Wie hängt der Kommissar mit drin?

Waschke spielt Karow wie einen kalten Fisch; dass man die Figur nicht zu fassen kriegt, liegt aber auch daran, dass ihn Kolditz mit einer dunklen Vorgeschichte ausstattet: Im Drogendezernat, wo Karow zuvor stationiert war, ist sein Partner zu Tode gekommen, die Umstände sind unklar. Zudem ist er auf undurchsichtige Weise mit dem Drogenkartell verbandelt und daher seiner Kollegin immer einen Schritt voraus. Das stachelt Rubins Misstrauen an.

Was ist damals passiert? Wie hängt Karow mit drin?

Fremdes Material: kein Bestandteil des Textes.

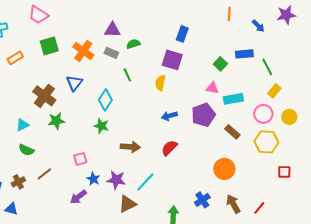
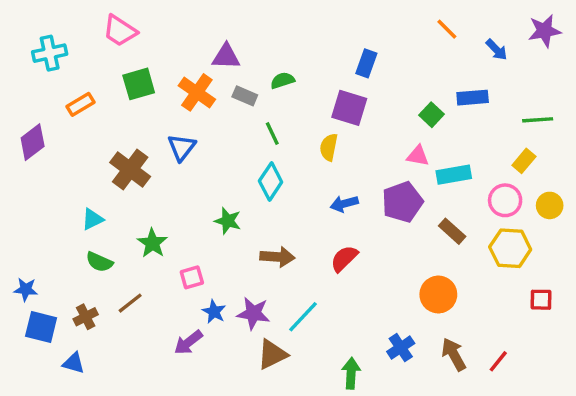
orange line: (229, 14) -> (447, 29), turned -48
purple triangle: (112, 30) -> (226, 57), moved
green line: (267, 67) -> (538, 120), moved, turned -66
cyan diamond: (105, 100) -> (271, 181), moved
green star: (56, 121) -> (152, 243), moved, turned -30

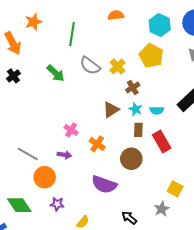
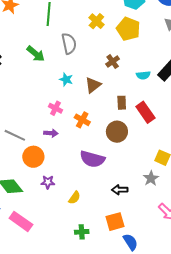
gray semicircle: (90, 66) -> (69, 44), turned -135
yellow cross: (118, 66) -> (96, 21), moved
cyan star: (135, 109) -> (66, 79), moved
cyan semicircle: (157, 110) -> (143, 75), moved
black arrow: (129, 218) -> (120, 190), turned -35

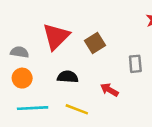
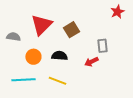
black semicircle: (68, 77) -> (59, 56), moved
orange circle: (22, 78) -> (33, 57), moved
red arrow: (109, 90) -> (91, 62), moved, turned -56

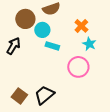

Wie wird sich Rubin dazu verhalten? Der RBB setzt auf einen horizontalen Erzählansatz wie er bei den Dortmundern oder beim „Polizeiruf“ aus Rostock praktiziert wird. In „Das Muli“ legt Kolditz, der auch die Storyline für weitere drei Folgen geschrieben hat, raffiniert Köder aus – und der Zuschauer beißt an: Nach der letzten, Rätsel aufgebenden Einstellung giert er danach, den beiden Neuen weiter durchs schillernde Berlin zu folgen.